In the recording, made on March 23, 2010, McGregor says he needs to secure a 21st vote to pass a bill that would allow voters to legalize bingo, and describes ongoing discussions with Preuitt to secure his vote.

McGregor says he told Preuitt “I need you to support me because this is a survival bill for me.”

Barron tells McGregor that he “ain’t backing off that son of a b—–,” then describes a reverse psychology strategy to gain the senator’s support, saying Preuitt would always take the side opposite Barron.

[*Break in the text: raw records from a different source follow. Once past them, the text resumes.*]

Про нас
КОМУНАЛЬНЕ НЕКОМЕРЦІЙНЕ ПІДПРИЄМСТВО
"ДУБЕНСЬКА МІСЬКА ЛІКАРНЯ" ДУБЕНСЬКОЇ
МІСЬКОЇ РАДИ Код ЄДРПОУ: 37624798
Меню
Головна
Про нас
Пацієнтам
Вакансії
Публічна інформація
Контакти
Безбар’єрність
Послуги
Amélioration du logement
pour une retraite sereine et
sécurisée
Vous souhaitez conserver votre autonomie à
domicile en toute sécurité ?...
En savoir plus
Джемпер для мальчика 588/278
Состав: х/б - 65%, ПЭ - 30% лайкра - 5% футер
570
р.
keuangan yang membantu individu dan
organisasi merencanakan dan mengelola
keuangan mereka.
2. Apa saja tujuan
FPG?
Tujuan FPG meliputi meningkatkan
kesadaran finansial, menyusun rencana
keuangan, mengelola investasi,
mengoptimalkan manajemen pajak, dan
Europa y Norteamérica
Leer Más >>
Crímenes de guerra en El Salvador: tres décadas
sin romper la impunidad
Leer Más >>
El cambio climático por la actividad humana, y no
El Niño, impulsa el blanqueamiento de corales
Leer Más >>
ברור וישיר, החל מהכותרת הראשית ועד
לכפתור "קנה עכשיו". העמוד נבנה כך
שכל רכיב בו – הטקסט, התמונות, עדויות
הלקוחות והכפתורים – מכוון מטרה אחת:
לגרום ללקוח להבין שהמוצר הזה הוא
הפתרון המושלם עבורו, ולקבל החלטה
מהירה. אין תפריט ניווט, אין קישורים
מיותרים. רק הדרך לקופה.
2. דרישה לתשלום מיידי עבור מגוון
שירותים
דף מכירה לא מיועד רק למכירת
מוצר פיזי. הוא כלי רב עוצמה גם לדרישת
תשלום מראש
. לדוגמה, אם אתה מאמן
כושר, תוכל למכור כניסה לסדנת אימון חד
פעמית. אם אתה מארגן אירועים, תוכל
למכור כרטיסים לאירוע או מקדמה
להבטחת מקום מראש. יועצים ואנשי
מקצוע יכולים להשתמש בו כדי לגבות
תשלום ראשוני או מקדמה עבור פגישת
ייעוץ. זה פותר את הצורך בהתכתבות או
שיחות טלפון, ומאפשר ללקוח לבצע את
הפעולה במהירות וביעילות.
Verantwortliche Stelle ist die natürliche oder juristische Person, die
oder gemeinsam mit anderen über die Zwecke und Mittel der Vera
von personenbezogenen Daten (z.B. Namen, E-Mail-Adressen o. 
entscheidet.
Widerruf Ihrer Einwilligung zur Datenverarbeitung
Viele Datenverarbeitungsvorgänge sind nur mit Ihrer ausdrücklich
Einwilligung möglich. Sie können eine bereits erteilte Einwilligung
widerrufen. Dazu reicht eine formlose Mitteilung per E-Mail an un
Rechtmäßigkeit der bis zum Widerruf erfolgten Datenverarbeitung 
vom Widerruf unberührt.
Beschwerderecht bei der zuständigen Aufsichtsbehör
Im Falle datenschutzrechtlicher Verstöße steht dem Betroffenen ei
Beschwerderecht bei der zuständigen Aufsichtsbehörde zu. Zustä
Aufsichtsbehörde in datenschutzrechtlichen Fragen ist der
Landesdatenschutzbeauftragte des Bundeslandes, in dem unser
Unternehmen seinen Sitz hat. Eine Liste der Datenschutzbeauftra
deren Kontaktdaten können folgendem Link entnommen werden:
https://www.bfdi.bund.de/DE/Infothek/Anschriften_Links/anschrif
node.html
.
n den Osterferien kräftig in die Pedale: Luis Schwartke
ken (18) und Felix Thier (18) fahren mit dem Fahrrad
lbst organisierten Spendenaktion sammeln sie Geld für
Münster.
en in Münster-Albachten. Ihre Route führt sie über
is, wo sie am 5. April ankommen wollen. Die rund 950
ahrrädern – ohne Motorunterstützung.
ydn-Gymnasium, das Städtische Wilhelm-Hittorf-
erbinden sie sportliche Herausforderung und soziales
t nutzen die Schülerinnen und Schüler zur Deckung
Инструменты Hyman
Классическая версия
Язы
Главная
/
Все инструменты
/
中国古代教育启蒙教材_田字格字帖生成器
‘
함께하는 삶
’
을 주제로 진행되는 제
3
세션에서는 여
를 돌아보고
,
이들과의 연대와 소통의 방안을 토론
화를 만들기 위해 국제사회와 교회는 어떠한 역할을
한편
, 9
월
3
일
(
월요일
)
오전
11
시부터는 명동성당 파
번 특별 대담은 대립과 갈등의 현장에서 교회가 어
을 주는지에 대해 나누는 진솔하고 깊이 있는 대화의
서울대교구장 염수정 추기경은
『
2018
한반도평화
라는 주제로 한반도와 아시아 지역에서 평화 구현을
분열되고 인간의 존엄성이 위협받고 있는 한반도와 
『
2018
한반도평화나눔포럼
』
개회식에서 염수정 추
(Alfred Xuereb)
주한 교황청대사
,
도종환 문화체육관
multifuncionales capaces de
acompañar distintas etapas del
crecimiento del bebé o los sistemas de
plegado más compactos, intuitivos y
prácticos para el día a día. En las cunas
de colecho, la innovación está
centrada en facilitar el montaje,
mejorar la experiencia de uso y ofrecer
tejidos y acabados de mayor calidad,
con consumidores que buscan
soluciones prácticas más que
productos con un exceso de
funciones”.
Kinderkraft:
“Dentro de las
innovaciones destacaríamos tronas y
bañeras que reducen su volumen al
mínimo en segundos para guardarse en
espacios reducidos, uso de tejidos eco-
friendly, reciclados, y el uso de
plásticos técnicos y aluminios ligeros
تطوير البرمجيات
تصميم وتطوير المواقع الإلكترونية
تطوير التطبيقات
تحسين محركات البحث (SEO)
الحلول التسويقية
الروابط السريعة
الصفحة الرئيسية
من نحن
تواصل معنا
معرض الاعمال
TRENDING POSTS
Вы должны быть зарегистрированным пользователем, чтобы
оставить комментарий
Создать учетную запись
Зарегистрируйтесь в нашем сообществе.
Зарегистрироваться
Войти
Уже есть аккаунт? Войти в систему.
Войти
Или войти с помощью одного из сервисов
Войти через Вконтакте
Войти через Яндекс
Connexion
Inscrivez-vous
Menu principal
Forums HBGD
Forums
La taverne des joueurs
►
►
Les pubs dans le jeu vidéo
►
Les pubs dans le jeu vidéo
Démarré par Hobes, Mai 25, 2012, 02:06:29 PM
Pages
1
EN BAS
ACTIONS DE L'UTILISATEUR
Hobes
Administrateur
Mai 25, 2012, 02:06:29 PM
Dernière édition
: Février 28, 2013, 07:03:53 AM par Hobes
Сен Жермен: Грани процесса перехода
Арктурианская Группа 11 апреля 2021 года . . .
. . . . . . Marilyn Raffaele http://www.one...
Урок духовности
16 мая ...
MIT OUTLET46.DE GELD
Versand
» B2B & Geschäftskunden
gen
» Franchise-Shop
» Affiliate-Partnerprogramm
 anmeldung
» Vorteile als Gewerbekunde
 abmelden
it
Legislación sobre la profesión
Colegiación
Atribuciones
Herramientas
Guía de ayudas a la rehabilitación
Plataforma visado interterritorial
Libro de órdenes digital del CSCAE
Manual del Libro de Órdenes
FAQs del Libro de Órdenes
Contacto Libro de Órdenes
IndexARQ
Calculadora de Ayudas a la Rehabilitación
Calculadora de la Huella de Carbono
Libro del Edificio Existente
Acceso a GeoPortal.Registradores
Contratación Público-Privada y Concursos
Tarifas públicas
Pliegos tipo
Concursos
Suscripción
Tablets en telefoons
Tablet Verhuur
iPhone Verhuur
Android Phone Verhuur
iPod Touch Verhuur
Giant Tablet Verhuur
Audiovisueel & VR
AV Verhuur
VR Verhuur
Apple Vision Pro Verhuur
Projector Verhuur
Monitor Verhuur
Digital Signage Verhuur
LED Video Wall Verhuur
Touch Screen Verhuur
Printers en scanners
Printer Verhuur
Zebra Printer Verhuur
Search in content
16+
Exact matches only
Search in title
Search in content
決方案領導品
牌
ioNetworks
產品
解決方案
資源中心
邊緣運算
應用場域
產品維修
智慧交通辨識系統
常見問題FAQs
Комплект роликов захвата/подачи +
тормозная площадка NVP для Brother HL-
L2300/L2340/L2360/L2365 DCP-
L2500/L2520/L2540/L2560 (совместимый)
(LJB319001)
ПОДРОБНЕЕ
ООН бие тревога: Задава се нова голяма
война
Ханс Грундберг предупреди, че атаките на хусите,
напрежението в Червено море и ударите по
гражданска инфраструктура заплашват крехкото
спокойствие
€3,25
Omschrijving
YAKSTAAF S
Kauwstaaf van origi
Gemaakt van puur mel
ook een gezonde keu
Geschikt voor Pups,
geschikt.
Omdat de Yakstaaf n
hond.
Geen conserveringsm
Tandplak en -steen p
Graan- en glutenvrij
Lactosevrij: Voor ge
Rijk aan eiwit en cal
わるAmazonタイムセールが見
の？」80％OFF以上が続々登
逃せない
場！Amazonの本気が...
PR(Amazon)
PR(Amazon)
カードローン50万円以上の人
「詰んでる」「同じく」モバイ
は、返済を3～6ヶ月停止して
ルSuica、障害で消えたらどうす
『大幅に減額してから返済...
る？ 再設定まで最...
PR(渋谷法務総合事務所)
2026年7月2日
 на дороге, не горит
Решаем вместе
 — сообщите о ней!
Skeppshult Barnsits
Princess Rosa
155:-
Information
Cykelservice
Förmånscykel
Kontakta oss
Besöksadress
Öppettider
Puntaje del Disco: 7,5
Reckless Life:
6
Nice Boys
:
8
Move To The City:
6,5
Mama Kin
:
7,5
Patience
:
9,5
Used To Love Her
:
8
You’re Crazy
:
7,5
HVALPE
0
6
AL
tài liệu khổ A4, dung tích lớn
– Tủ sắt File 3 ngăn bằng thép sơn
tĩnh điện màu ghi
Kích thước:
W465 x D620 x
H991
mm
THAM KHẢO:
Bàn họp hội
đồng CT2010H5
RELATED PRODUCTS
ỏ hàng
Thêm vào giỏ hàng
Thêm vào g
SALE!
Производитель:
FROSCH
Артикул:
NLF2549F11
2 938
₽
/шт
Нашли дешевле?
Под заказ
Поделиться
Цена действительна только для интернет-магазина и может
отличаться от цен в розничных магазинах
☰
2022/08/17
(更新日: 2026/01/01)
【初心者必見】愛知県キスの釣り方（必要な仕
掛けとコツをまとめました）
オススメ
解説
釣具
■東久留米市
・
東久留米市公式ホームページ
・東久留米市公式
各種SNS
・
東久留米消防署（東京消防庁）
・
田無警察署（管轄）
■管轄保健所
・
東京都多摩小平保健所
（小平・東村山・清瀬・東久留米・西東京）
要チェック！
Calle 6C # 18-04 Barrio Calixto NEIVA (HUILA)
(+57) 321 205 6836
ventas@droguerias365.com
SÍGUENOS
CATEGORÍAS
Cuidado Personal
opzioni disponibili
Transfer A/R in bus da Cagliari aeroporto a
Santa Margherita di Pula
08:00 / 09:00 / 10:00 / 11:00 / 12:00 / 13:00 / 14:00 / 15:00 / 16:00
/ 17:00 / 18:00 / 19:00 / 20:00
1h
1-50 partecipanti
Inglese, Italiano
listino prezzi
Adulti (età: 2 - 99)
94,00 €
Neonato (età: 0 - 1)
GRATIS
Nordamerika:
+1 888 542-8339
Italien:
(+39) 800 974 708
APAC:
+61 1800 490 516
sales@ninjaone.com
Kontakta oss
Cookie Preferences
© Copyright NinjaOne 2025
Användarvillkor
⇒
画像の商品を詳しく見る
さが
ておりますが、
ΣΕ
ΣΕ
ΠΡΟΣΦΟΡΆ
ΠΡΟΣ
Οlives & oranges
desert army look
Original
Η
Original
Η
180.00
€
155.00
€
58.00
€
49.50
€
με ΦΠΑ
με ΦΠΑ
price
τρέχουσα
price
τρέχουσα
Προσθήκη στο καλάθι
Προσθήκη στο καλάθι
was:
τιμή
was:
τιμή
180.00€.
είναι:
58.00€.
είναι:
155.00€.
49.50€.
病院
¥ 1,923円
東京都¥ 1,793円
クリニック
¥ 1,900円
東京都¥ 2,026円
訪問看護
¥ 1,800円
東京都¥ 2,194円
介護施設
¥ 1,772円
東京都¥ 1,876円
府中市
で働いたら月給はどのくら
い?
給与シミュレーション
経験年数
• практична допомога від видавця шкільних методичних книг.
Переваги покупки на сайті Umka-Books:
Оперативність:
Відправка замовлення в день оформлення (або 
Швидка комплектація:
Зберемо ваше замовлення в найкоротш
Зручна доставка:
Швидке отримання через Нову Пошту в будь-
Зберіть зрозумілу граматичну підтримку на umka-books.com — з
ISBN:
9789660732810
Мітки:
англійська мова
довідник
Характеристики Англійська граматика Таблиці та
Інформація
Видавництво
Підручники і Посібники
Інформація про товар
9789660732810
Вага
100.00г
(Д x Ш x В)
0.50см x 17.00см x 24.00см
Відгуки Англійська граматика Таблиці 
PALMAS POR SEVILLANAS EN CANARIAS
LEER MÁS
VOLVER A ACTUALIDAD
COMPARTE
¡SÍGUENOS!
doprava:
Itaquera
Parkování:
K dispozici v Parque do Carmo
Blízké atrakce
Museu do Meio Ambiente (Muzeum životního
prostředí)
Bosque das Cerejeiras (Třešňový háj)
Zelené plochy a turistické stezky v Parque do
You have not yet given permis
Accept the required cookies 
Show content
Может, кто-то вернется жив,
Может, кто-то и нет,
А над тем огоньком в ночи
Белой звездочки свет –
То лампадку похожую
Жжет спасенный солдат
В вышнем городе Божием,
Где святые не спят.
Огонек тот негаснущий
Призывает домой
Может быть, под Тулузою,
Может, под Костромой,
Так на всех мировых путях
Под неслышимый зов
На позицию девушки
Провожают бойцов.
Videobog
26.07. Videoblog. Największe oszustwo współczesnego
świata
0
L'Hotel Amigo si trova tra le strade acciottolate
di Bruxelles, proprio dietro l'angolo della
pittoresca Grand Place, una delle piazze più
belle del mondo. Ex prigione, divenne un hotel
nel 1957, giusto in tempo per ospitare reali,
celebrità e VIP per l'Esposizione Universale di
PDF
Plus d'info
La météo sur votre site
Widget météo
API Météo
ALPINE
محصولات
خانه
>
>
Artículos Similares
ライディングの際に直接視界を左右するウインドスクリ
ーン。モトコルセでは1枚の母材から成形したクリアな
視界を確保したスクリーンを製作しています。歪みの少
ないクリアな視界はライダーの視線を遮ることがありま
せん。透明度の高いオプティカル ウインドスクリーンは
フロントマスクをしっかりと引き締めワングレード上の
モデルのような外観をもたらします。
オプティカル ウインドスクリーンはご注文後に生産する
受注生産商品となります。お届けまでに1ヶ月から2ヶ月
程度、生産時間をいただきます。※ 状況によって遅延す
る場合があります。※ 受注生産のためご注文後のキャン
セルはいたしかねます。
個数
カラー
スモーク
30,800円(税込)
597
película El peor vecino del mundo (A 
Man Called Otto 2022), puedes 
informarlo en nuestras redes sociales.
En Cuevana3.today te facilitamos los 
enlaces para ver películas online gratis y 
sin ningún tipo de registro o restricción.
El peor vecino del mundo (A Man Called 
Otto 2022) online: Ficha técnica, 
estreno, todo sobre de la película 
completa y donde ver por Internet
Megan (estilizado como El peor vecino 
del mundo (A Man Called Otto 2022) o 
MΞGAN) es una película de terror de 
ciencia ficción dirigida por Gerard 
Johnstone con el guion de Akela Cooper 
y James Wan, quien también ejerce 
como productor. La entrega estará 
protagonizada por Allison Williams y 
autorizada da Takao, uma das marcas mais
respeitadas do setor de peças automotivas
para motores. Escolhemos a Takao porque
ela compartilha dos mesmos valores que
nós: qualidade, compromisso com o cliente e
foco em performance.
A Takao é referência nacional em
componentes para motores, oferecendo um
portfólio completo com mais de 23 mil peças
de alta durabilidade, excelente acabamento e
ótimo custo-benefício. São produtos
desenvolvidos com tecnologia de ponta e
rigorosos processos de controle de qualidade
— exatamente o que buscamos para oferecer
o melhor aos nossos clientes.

“We need to get into this pretty good strong scheme that I am against this damn bill,” Barron tells McGregor.  “That Lowell won’t do it.  That he’s acting like he’s for this bill but doing everything can to get you p—– off to kill the bill.”

Barron recommends that McGregor “cuss and give me hell” to make it convincing.   

“I’ll do whatever it takes to make my part look authentic,” Barron says.

McGregor says he will reach out to lobbyist Tom Coker to carry out the plan.

The bingo bill passed the Senate on March 30, 2010.  Preuitt, a Talladega Democrat who switched parties in April, 2010, initially voted against a resolution that would bring the legislation to a vote, but later voted for the bill. 

The state senator was indicted on conspiracy and bribery charges related to his role in the bingo vote, along with Sens. Larry Means, D-Attalla; Quinton Ross, D-Montgomery and Harri Anne Smith, I-Slocomb.  Ross and Smith are still serving in the Legislature.  Coker has also been indicted in relationship to the votes.

Coker’s attorney, Bill Baxley, had the tape played during a cross-examination of FBI agent John McEachern.  Prosecutors initially objected to the tape, saying it was irrelevant, but Judge Myron Thompson said the tape involved transactions relevant to the case.